Tunisie- Gouvernement Jomaa : Y a-t-il une Com ?

La visite de Mehdi Jomaa à Paris n’a pas suscité l’intérêt qu’elle méritait, ni ici ni à plus forte raison en France. Si on exclut une bonne prestation chez le «pape des interviewers», Jean Pierre El-Kabbach, qui a essayé de «cuisiner» le chef du gouvernement, il n’y a pas grand-chose à retenir de cette visite pourtant capitale, à part que le Premier ministre a mangé un fricassé à Belleville et a pris le métro pour échapper à la sécurité trop pesante. Il y a à se demander comme le titre d’un film célèbre : «Y a-t-il une Com’… dans le gouvernement».

La question mérite d’être posée à presque cent jours de l’investiture du gouvernement de compétences composé d’une pléiade de «grosses pointures» dont la plupart a fait ses armes dans les pays développés donc connaissant fort bien l’intérêt d’une «stratégie de communication» pour gagner la seule bataille qui vaille, la bataille de l’opinion publique.

Après avoir maintenu un dir’com qui n’a pas brillé dans ce domaine et qui a contribué à l’échec de l’équipe précédente, on nous annonce l’arrivée d’une femme de Com’…, Mme Rania Barrak qui vient tout droit des grandes écoles de la communication mais qui est déjà contestée pour sa trop prétendue étroite proximité avec un grand parti politique. Ce n’est vraiment pas un crime, car les responsables Com’ ne sont ni de droite ni de gauche et on a vu le même homme servir un président de gauche et un autre de droite dans un grand pays démocratique, la France. Mais Madame Barrak n’était pas du voyage à se demander pourquoi.

──────────────────────────────

Problème à traiter: Rédigez la suite de l'article ci-dessus sur la communication du gouvernement Jomaa, en reprenant juste après sa dernière phrase.

──────────────────────────────

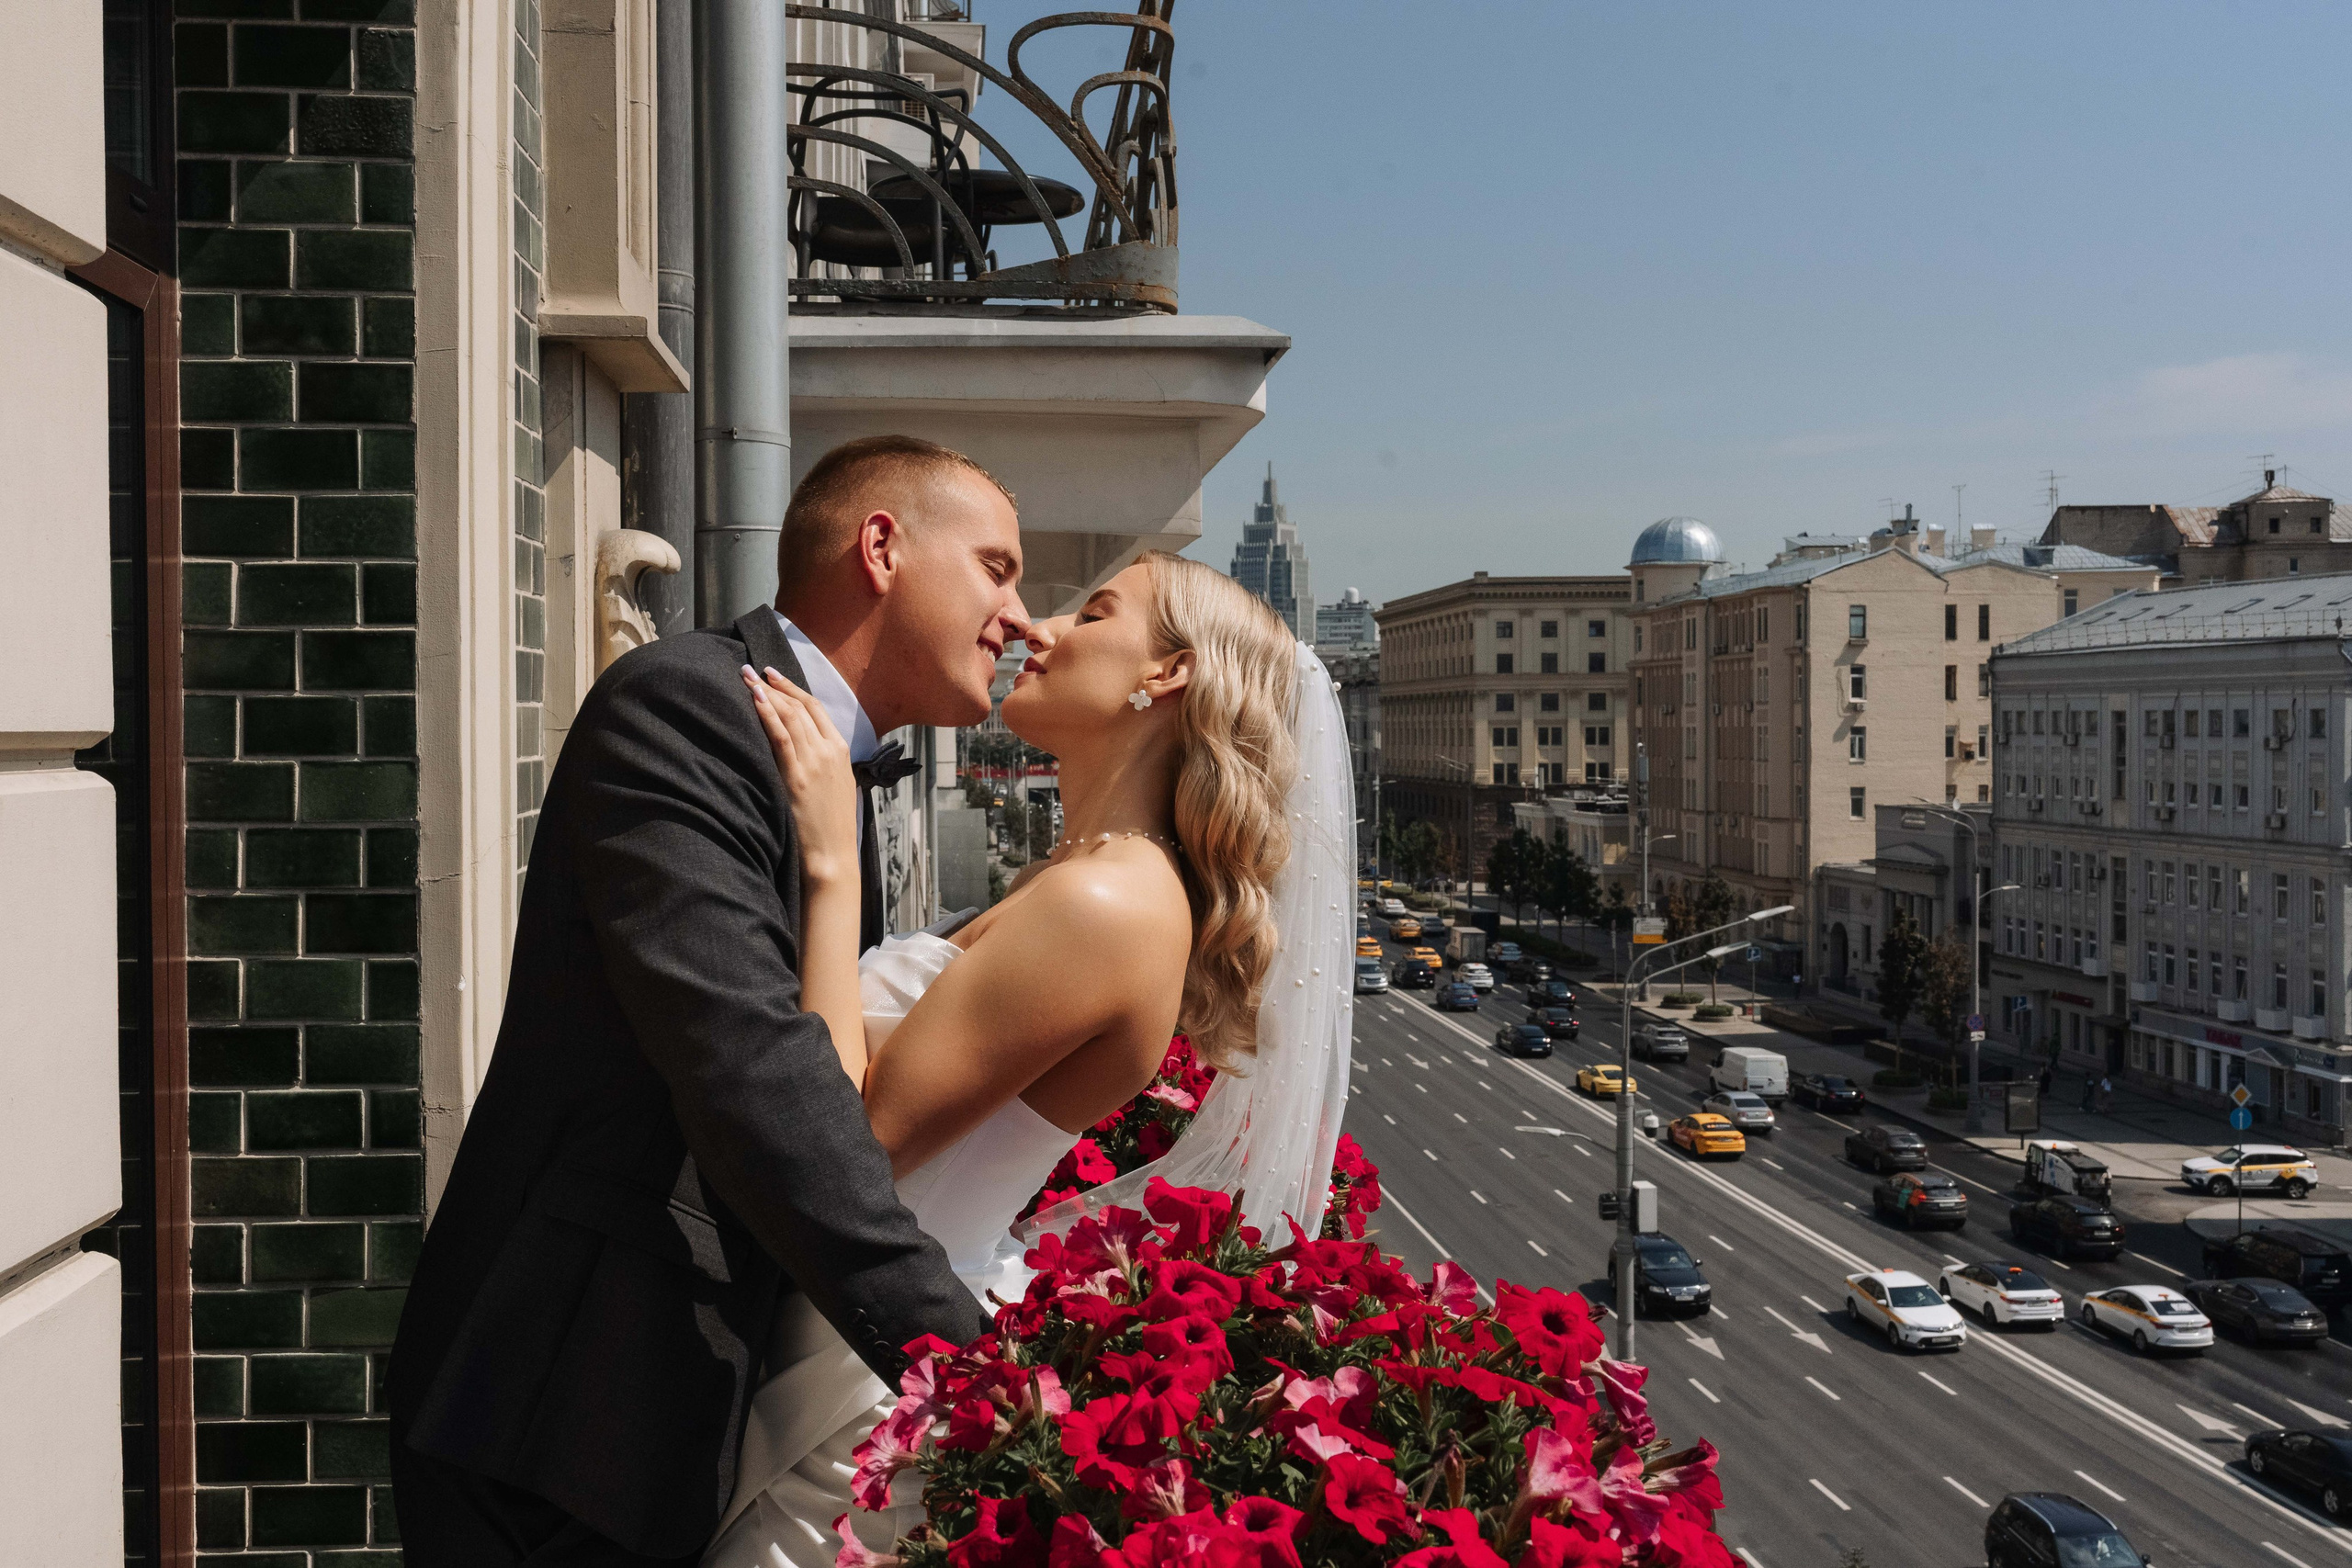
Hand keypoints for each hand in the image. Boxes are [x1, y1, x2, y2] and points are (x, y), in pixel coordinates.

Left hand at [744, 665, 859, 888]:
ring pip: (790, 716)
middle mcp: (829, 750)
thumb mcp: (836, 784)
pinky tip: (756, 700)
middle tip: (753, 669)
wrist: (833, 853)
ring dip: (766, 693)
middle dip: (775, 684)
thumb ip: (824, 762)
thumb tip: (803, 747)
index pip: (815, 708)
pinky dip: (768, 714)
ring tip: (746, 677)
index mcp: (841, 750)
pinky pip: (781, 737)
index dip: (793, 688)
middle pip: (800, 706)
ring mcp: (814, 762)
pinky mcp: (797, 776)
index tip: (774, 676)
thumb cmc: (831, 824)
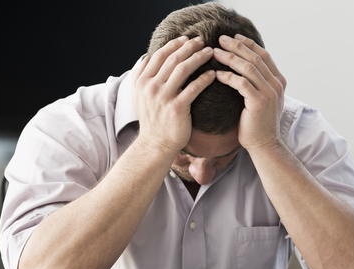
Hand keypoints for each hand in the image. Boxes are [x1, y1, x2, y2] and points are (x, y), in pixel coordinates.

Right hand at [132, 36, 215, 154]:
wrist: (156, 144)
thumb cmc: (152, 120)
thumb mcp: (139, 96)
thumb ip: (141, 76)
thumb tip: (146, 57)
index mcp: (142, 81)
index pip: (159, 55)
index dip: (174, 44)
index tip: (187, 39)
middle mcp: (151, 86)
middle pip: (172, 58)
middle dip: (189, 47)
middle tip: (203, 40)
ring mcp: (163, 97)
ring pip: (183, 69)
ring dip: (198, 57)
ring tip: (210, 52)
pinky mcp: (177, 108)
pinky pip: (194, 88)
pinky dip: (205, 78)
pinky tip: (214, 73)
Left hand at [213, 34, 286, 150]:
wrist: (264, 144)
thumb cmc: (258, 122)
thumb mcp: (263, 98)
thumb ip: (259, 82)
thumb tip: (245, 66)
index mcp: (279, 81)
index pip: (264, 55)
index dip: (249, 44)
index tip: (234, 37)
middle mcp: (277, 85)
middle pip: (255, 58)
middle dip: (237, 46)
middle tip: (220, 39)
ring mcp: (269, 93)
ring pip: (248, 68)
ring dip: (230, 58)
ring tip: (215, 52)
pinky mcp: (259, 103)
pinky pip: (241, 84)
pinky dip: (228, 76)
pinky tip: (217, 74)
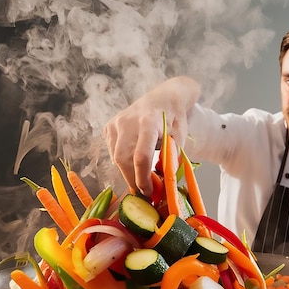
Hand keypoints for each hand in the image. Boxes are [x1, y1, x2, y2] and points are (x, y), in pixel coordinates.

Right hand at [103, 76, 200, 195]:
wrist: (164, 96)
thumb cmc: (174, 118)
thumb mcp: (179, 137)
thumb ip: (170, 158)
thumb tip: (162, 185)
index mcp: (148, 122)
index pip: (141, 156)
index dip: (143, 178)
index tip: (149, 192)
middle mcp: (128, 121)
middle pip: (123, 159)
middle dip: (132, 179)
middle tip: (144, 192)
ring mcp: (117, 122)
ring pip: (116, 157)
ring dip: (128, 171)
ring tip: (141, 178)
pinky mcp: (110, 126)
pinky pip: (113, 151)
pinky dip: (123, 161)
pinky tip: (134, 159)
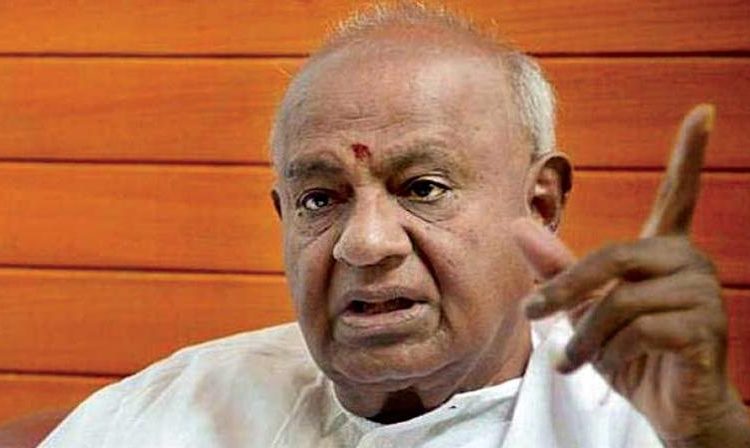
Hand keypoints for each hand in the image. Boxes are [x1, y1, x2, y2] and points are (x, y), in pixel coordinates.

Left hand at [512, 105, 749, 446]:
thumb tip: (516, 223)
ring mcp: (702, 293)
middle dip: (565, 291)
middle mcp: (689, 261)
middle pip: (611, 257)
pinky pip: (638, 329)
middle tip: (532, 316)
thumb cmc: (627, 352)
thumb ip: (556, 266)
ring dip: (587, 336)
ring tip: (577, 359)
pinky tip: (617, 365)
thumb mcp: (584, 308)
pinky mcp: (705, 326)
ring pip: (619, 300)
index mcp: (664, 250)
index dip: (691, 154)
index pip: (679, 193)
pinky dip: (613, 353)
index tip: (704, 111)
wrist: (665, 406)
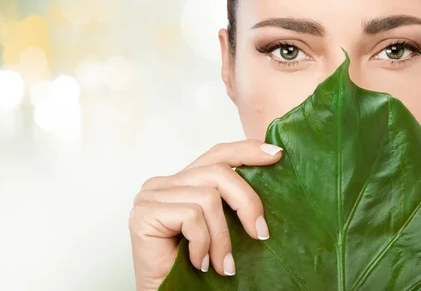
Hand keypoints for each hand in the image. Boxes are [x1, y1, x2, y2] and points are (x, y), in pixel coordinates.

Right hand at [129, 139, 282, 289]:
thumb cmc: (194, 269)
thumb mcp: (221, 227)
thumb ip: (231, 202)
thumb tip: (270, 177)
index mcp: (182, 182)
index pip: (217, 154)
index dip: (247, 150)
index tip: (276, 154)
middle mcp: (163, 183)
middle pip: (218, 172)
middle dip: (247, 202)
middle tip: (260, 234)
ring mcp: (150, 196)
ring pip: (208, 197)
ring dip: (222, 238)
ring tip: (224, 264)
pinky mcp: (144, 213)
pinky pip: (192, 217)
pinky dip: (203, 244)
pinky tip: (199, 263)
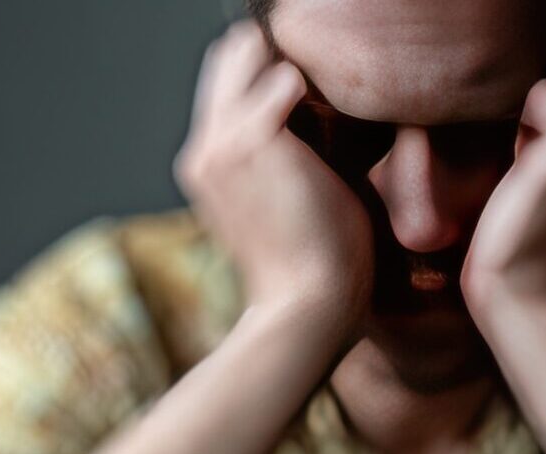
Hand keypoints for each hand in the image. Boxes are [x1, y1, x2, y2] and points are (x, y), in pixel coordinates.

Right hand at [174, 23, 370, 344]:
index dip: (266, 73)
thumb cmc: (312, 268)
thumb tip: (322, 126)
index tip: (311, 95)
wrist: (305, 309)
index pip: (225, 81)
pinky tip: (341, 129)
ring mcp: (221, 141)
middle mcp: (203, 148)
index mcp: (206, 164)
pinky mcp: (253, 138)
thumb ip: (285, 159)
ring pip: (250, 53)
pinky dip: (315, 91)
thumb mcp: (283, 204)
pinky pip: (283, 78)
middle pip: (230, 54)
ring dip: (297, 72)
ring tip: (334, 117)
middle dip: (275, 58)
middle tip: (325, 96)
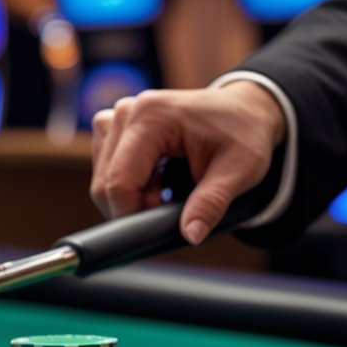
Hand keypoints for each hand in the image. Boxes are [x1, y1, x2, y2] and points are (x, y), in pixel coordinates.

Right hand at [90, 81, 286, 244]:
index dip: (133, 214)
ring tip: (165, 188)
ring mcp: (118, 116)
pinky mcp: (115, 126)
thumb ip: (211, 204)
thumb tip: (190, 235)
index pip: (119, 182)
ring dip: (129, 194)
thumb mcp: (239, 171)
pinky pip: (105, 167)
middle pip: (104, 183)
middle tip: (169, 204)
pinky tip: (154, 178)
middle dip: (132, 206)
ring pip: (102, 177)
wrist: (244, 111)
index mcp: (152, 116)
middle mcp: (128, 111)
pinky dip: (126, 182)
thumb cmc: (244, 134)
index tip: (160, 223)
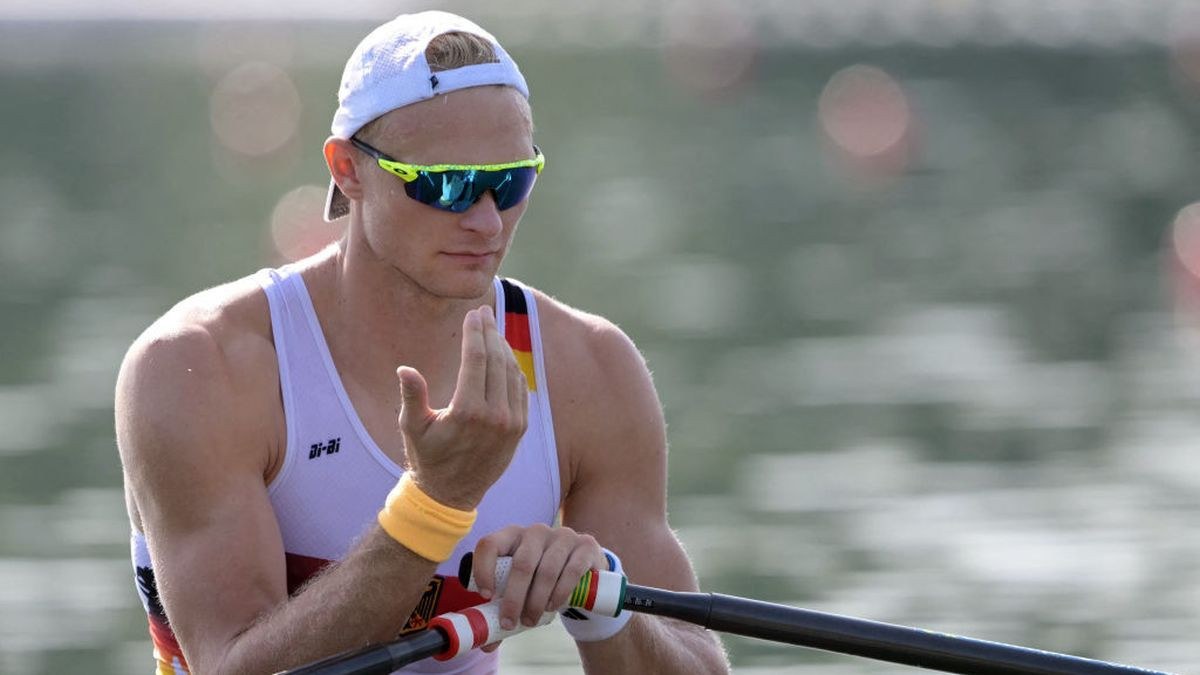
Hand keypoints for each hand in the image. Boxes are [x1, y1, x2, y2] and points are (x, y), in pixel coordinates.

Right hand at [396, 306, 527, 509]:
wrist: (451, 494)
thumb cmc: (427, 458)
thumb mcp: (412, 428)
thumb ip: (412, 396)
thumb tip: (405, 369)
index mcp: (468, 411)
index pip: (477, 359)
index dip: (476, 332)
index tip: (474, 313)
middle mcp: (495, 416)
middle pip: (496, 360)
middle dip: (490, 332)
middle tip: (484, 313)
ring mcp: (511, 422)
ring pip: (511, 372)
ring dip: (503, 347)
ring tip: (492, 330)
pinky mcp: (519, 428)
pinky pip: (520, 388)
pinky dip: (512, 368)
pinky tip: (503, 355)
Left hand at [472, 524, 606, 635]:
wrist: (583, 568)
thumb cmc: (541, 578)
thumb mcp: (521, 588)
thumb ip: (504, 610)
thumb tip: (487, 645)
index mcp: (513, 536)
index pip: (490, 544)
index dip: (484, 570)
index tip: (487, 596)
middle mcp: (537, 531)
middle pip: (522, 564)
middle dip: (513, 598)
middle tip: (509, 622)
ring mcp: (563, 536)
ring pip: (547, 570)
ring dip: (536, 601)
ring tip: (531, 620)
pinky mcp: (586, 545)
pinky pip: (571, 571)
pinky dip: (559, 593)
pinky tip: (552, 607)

──────────────────────────────

Zone de réponse:
A vrai dire, ce n’est pas une question de personne, loin de là. Ce qui manque c’est une véritable «communication gouvernementale» et ce n’est pas en montrant un «gouvernement en bras de chemise, en conclave un dimanche» que l’on peut affirmer faire de la communication quand on voit que celle-ci est ce qui manque le plus en ce moment fort délicat.

Les Tunisiens attendaient du nouveau. Quelque chose qui bouscule les habitudes anciennes, qui tranche avec la langue de bois, qui leur parle vérité, franchise et sincérité. Qu’est-ce qu’ils ont eu ? Un retour pur et simple à de longs compte-rendu illisibles et incompréhensibles avec les fameux «a reçu», «a visité», «a indiqué», «a donné des instructions» et tutti quanti aussi creux qu’inintéressants. Ce n’est pas ce qu’ils souhaitaient, ni ce qu’ils appelaient de leurs vœux.

Le pays va de mal en pire et ce n’est pas une litote. Mais, qu’est-ce qu’on entend? Les phrases du genre «la situation est plus difficile que prévu», «on ne s’attendait pas à trouver une situation aussi mauvaise» ne sont plus admises par une opinion publique inquiète à souhait.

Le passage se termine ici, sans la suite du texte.